## Task brief
Here is the task for the records below: repeat exactly the lines from the one with "Fig. 13. Structure of a software system." to the one with "Figure 4. Average", both included, and nothing else.

## Records for the task
● ● ●
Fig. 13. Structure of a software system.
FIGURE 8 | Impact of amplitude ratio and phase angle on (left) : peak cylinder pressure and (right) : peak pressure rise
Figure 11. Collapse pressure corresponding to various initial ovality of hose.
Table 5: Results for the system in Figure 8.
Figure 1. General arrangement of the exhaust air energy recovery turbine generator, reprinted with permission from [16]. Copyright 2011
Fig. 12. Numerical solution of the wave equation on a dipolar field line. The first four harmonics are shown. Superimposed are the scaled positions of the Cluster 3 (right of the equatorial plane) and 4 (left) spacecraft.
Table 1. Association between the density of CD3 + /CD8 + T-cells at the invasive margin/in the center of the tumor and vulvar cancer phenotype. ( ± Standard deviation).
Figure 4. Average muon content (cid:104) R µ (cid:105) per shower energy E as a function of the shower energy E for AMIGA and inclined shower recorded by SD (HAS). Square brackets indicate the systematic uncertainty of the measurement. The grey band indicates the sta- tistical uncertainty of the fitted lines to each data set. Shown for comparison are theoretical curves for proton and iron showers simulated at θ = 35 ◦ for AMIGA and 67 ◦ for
● ● ●
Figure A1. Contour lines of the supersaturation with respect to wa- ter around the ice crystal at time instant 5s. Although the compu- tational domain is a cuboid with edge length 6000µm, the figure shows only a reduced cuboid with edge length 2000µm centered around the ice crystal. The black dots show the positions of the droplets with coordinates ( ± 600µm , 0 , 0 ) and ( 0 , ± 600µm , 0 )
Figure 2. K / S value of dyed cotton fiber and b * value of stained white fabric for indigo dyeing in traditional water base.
● ● ●
## Your response
Fig. 13. Structure of a software system.
FIGURE 8 | Impact of amplitude ratio and phase angle on (left) : peak cylinder pressure and (right) : peak pressure rise
Figure 11. Collapse pressure corresponding to various initial ovality of hose.
Table 5: Results for the system in Figure 8.
Figure 1. General arrangement of the exhaust air energy recovery turbine generator, reprinted with permission from [16]. Copyright 2011
Fig. 12. Numerical solution of the wave equation on a dipolar field line. The first four harmonics are shown. Superimposed are the scaled positions of the Cluster 3 (right of the equatorial plane) and 4 (left) spacecraft.
Table 1. Association between the density of CD3 + /CD8 + T-cells at the invasive margin/in the center of the tumor and vulvar cancer phenotype. ( ± Standard deviation).
Figure 4. Average muon content (cid:104) R µ (cid:105) per shower energy E as a function of the shower energy E for AMIGA and inclined shower recorded by SD (HAS). Square brackets indicate the systematic uncertainty of the measurement. The grey band indicates the sta- tistical uncertainty of the fitted lines to each data set. Shown for comparison are theoretical curves for proton and iron showers simulated at θ = 35 ◦ for AMIGA and 67 ◦ for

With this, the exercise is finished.